統合失調症患者に複数の抗精神病薬を投与する多剤併用が、今も67%の入院患者に行われていることが、精神科臨床薬学研究会の処方調査で分かった。
統合失調症は、脳内の神経伝達物質ドーパミンの働きなどが過剰になって起こると考えられ、治療では、この働きを抑える抗精神病薬が用いられる。
抗精神病薬は、効果を見極めるため1種類だけ使うのが国際的な原則。薬の切り替え時に一時的に2剤になることはあるが、国内では、複数の抗精神病薬を使って投与量を増やし、患者を過度に鎮静させて意欲を著しく低下させる使い方を続ける病院もある。
調査は、同会の薬剤師が働く病院などを対象に、昨年10月に行われ、96施設が回答。統合失調症の入院患者約1万5000人のうち、1種類の抗精神病薬で治療を受ける患者は33%にとどまり、06年の調査時の29%とほとんど変わらなかった。
同研究会代表幹事で東邦大薬学部教授の吉尾隆さんは「多剤で薬の量が増えると、効果よりも鎮静ばかりが強まる。単剤処方を早急に広めるべきだ」と話す。
うーん、よろしくない傾向。
精神疾患って、薬の効果次第なところはありますが、その薬が効いているかどうかを見定めるためにも多剤併用は避けるべきでしょう。日本全体のガイドライン化が必要ですねぇ。おとなしくさせれば治療完了、という安易な考えは、もはや治療ですらありません。
一応精神科医してますんで上の記事にコメントしておきますと私は常日頃から「単剤はそんなに素晴らしいのか?」と思っています。建前としては確かに単剤化に向かっていますし、私も(特に外来レベルでは)単剤化にこころがけて処方してますが、単剤で不十分なときは躊躇なく薬を追加します(理由は長くなるので割愛)。
この記事も入院患者を対象にしてますよね。そもそも外来でコントロールできない患者さんが入院するわけで、その場合多剤になるのはあまり不思議なことのようには思えませんが…。
例えば、外来でリスペリドンのみで維持されてきた患者さんが何かの拍子に妄想出現、不穏を呈するようになった、などというケースのとき、リスペリドンを増量するより、入院させて鎮静作用の強いフェノチアジン系を追加する方がうまくいく場合がままあります。
確かに単剤ばかりが良いというわけではないでしょうし、その人の症状によっては多剤になるのは案外普通かもしれません。入院→外来に向けたコースならば単剤化も必要かもしれませんけれども。
今まで、通院で私立1院、入院で公立1院・私立1院のお世話になりましたが、薬の作用・副作用の説明を一度も受けたことはありません。厚労省の『使用上の注意』には「あらかじめ副作用が発現する場合があることを、患者及びその家族に十分に説明し、……」とあるにもかかわらずです。処方の変更があっても、要求しなければ口頭での説明も、そのことを記した文書も渡されません。病院は、スタッフの負担軽減の観点から、とにかく沈静化を第一目標にし多剤を投与ているように思われてなりません。

§

提示文にある処方調査では、統合失調症の入院患者のうち何%が1種類の抗精神病薬で治療を受けていたか。

* [データ部分]
§

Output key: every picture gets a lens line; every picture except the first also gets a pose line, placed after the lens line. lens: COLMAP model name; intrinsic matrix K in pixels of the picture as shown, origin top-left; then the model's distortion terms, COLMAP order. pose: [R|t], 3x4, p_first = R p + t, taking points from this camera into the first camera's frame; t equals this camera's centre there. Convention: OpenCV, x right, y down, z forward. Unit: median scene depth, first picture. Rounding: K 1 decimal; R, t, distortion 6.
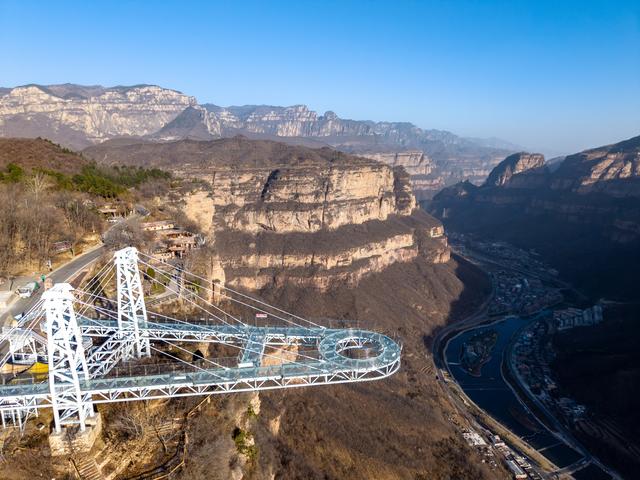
lens RADIAL K [[439.5, 0, 320.0], [0, 439.5, 240.0], [0, 0, 1]] dist [0.043593, -0.040943]
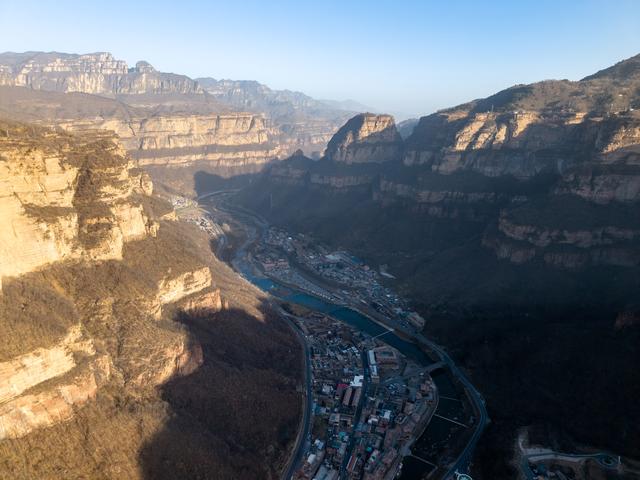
lens RADIAL K [[439.5, 0, 320.0], [0, 439.5, 240.0], [0, 0, 1]] dist [0.043593, -0.040943]
pose [[0.956340, -0.087374, 0.278888, 0.174813], [0.065600, 0.994090, 0.086491, -0.062092], [-0.284797, -0.064420, 0.956421, 0.337162]]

§

* [課題への回答]
33%